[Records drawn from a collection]
──────

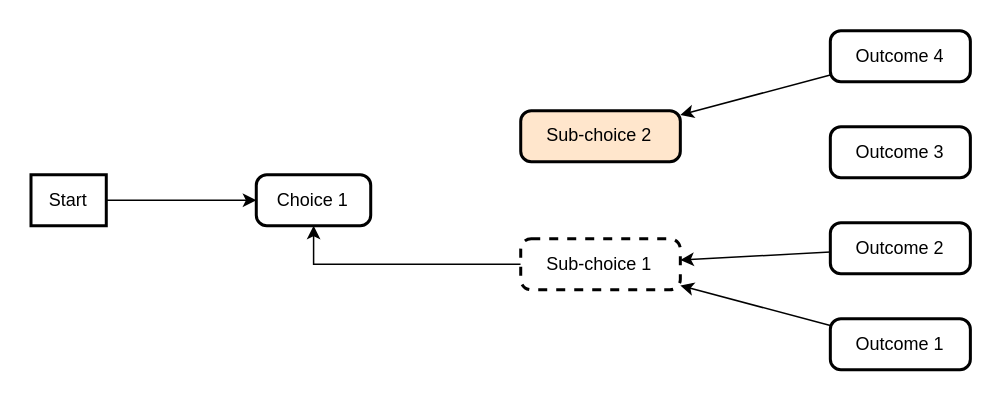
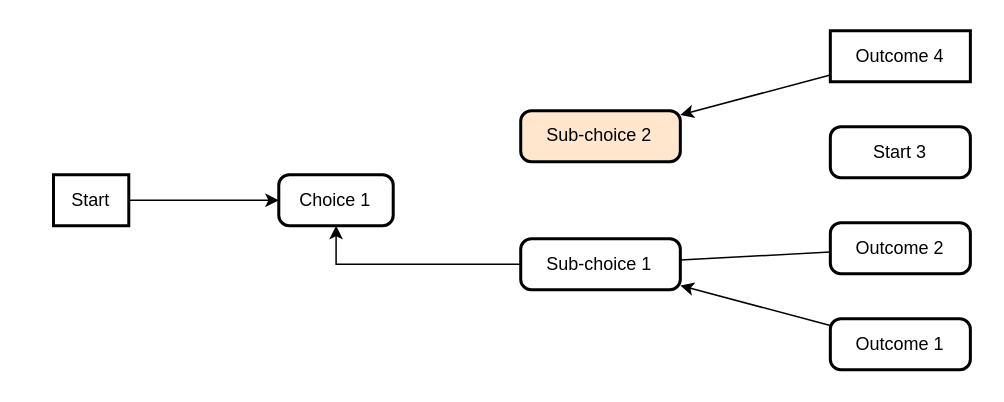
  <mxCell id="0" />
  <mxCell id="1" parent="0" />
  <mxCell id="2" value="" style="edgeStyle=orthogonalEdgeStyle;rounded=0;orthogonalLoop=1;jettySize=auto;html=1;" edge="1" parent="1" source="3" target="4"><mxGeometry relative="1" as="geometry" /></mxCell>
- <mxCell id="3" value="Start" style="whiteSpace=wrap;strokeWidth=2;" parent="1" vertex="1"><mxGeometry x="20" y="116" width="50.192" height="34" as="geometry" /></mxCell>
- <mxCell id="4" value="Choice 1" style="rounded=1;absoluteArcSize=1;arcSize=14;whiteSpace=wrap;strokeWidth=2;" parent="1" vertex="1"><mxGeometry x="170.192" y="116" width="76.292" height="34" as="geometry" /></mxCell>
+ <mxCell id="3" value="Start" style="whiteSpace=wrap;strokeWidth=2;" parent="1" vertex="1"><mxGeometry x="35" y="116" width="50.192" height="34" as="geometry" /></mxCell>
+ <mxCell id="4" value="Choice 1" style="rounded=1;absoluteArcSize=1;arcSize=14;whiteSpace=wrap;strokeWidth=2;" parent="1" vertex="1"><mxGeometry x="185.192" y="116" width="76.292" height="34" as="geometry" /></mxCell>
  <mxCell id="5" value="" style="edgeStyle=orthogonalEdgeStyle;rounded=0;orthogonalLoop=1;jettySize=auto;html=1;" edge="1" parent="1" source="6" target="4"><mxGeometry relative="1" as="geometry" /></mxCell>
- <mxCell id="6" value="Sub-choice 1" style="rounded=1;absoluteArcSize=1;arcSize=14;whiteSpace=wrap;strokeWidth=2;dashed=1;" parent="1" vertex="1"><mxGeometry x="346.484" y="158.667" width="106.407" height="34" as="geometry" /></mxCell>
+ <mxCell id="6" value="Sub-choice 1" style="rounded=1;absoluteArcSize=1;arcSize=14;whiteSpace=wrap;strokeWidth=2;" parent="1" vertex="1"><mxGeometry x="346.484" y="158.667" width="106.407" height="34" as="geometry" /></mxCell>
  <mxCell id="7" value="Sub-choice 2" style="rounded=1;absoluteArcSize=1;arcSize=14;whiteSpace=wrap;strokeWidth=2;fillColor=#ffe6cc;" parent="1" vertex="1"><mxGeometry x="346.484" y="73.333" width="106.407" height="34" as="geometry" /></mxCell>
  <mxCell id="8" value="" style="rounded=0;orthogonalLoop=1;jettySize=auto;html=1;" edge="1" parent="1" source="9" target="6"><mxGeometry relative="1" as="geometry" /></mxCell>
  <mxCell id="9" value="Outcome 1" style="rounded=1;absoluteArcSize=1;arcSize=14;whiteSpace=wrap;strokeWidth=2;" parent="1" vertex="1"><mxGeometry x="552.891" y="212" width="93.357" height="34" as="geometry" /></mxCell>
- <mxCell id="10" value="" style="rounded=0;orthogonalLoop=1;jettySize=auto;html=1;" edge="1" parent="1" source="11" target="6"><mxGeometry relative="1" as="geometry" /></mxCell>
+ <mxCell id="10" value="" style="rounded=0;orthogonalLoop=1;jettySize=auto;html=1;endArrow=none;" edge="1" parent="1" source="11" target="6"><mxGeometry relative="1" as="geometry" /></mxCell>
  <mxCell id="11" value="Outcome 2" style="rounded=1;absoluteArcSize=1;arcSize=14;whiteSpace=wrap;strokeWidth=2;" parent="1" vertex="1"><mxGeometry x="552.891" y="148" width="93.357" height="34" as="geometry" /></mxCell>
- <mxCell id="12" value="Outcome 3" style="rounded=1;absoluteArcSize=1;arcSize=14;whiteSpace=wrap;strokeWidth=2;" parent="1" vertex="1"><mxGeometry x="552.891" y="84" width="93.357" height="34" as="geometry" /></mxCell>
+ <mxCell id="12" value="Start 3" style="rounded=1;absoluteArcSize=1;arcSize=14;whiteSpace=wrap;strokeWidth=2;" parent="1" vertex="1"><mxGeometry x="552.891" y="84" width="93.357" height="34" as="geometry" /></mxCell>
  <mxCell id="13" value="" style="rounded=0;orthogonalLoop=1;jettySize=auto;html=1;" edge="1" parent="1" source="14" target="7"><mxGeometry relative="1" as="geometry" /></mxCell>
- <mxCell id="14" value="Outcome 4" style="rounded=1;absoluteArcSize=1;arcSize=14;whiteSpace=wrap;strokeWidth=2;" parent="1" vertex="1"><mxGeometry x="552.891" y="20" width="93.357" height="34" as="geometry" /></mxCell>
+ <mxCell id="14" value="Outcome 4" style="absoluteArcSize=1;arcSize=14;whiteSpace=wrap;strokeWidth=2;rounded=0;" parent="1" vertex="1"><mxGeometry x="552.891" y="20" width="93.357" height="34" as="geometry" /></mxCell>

──────

WHAT THE EXERCISE ASKS
Copy each line of the items above that contains the string "none".

ANSWER TO THIS EXERCISE
+ <mxCell id="10" value="" style="rounded=0;orthogonalLoop=1;jettySize=auto;html=1;endArrow=none;" edge="1" parent="1" source="11" target="6"><mxGeometry relative="1" as="geometry" /></mxCell>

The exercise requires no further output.